THE TASK:
Please update the records below by replacing "series" with "data groups" and leaving everything else unchanged. Omit the pictures from your answer.
--- SUPPLIED DATA Enclosed Below ---
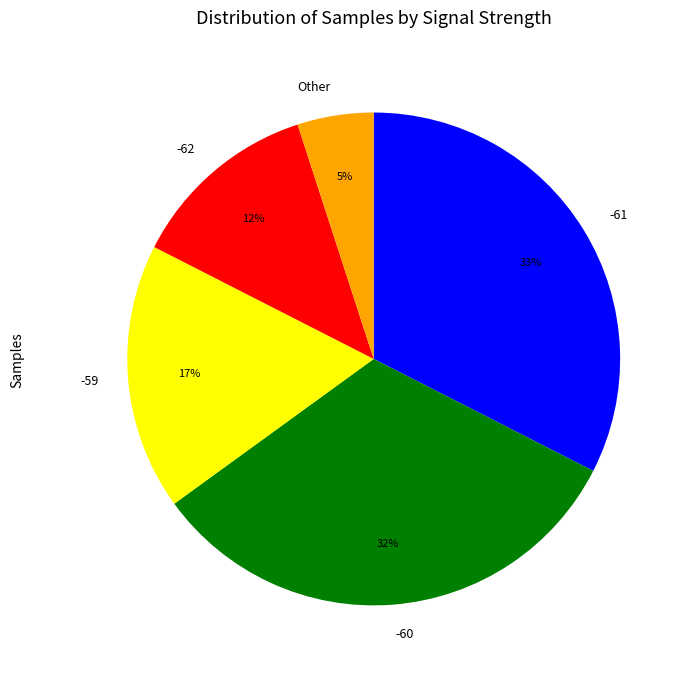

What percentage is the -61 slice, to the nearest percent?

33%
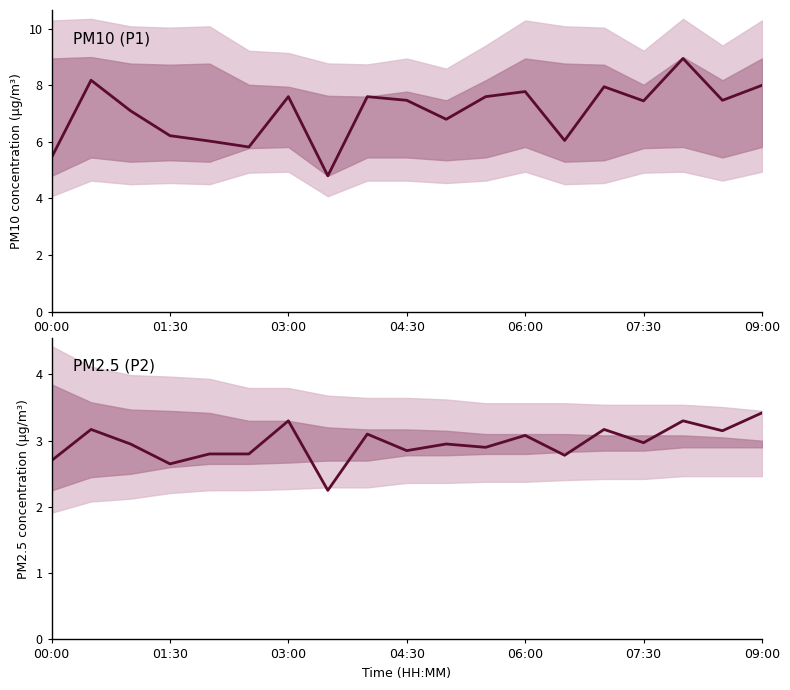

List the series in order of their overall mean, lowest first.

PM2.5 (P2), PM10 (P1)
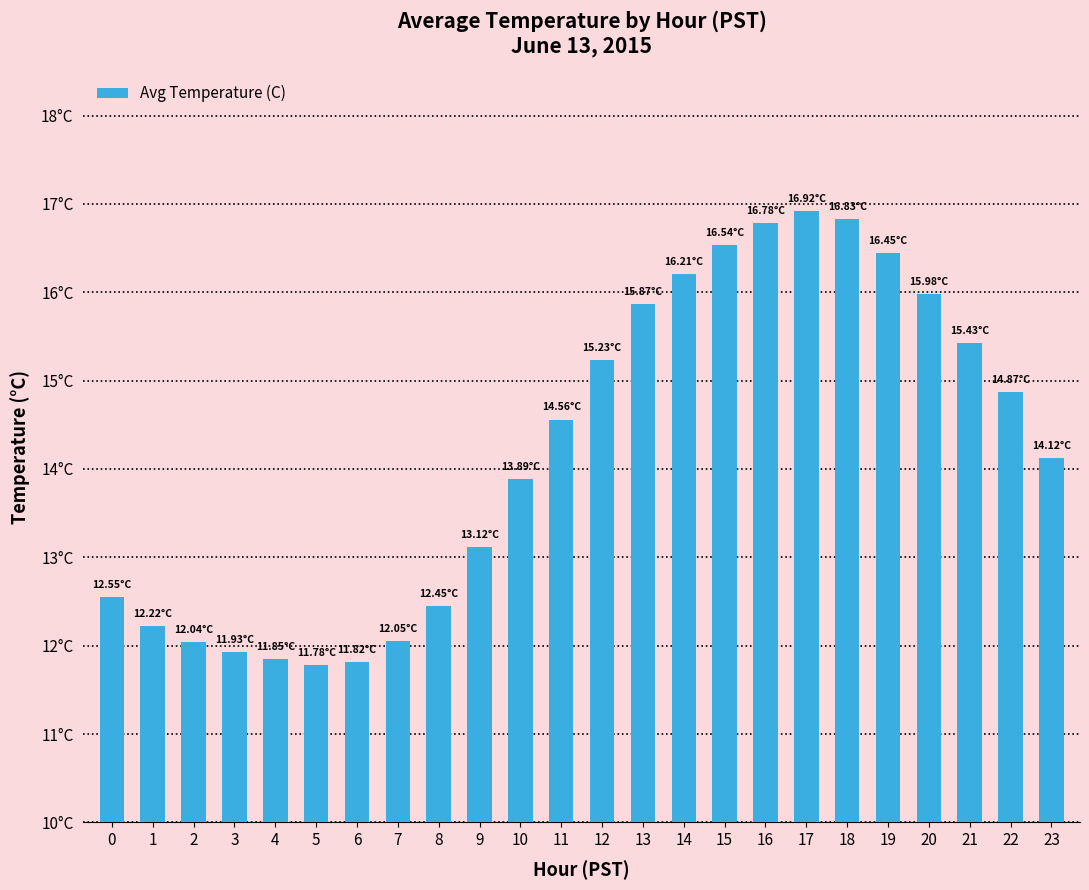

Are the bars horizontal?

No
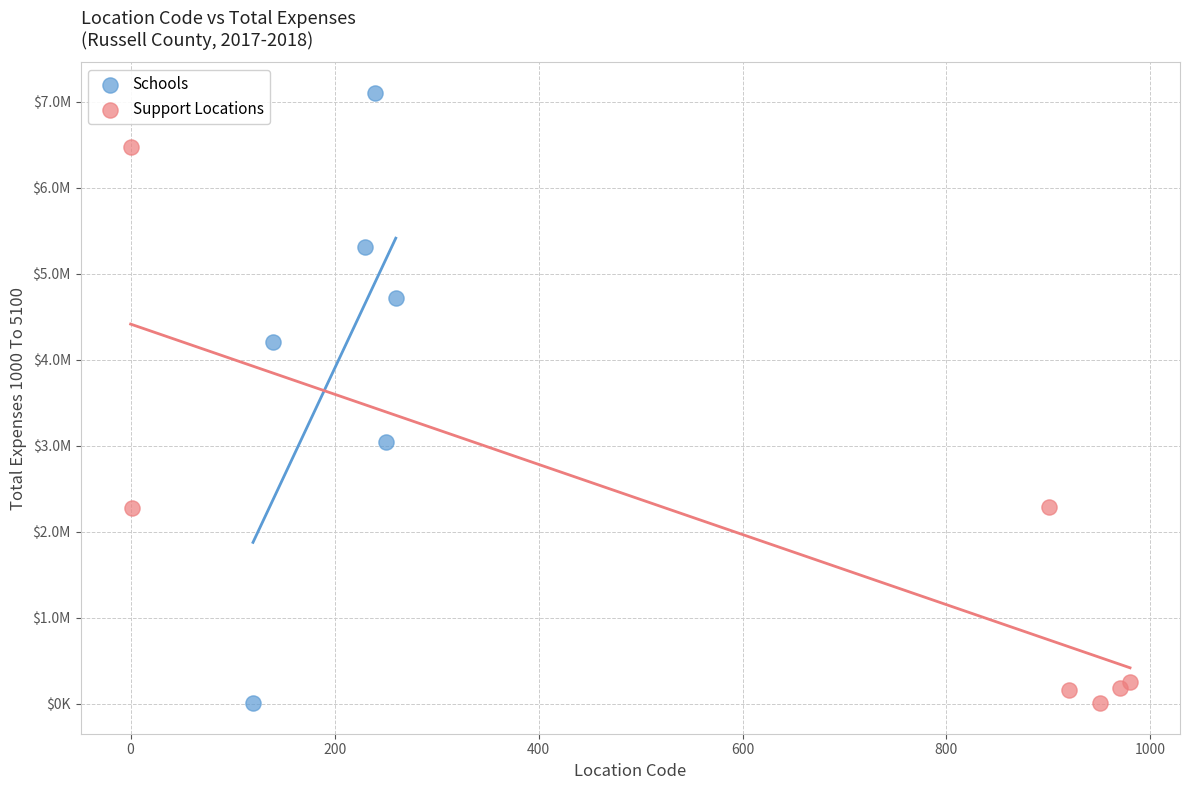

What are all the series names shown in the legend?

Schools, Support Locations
--- End of Enclosed SUPPLIED DATA ---
RESULT OF THIS EXERCISE:
What percentage is the -61 slice, to the nearest percent?

33%

List the data groups in order of their overall mean, lowest first.

PM2.5 (P2), PM10 (P1)

Are the bars horizontal?

No

What are all the data groups names shown in the legend?

Schools, Support Locations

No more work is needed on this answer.